Kurt and Courtney (1998)

Rating: B-

Dir: Nick Broomfield

Inspired by viewing his Sarah Palin documentary, I watched Broomfield’s most famous work, in which he travels to the Pacific North-West to make a film about Kurt Cobain and his death. He talks to those who knew the singer, such as his aunt Mary, who was the first person to record Cobain’s musical leanings. However, the tack then largely shifts into the circumstances of his death, with some people, most notably PI Tom Grant (whom I exchanged emails with, way back, for a TC article that never materialized) and “rape metal” singer El Duce, who claims Kurt’s wife Courtney Love offered El Duce fifty grand to kill her husband, and passed a polygraph test on the topic. This does not sit well with Love, who starts to apply pressure to Broomfield’s funders to back out of the project (she later got Sundance to cancel their screening).

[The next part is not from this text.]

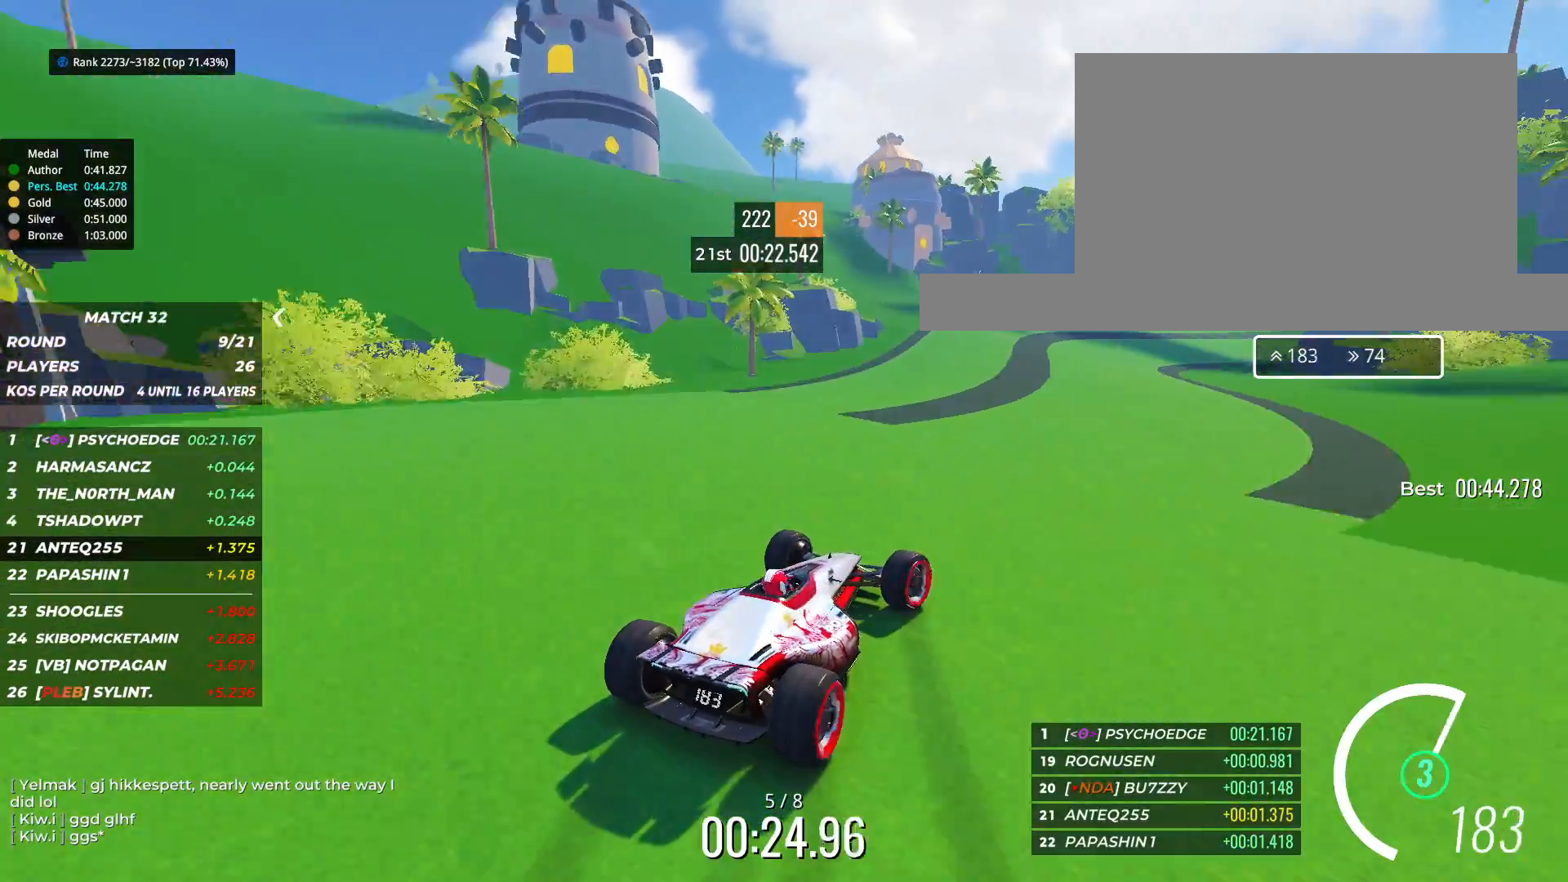
{"keys": ["up"], "events": [[333, "right", "down"], [383, "right", "up"]]}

The odd thing is, after considering the evidence, Broomfield doesn’t think Cobain was murdered – personally, I’ve got an open mind on this, given the general acknowledgement he was going to leave Love, and the curious death of El Duce, hit by a train shortly after being interviewed for the film. What he does, however, is provide a scathing indictment of Love, and her obsession with harassing and threatening bodily harm on any journalists she perceives as working on material of which she disapproves. She is all but absent from the film: the only direct interview is a few seconds as she arrives to be the keynote speaker at an ACLU awards dinner; the irony of this is not lost on Broomfield.

What I love about Broomfield is his willingness to let the story evolve as things go along. He may have a plan, but if things unfold in an unexpected direction, he’s happy to take it. However, that doesn’t really work for him here, because the opening third to a half, documenting Cobain’s rise and fall, is largely irrelevant to the true topic – control freak, Courtney Love, along with her violent tendencies and hypocrisy. That’s rather more interesting to me than another dead rock-star, so the interview footage of Cobain is only of passing note. However, I appreciated the open-ended nature of the film; Broomfield not only goes in with no agenda, he doesn’t leave with one. Except, perhaps, to stay at least 500 feet away from Ms. Love, which seems more than sensible to me.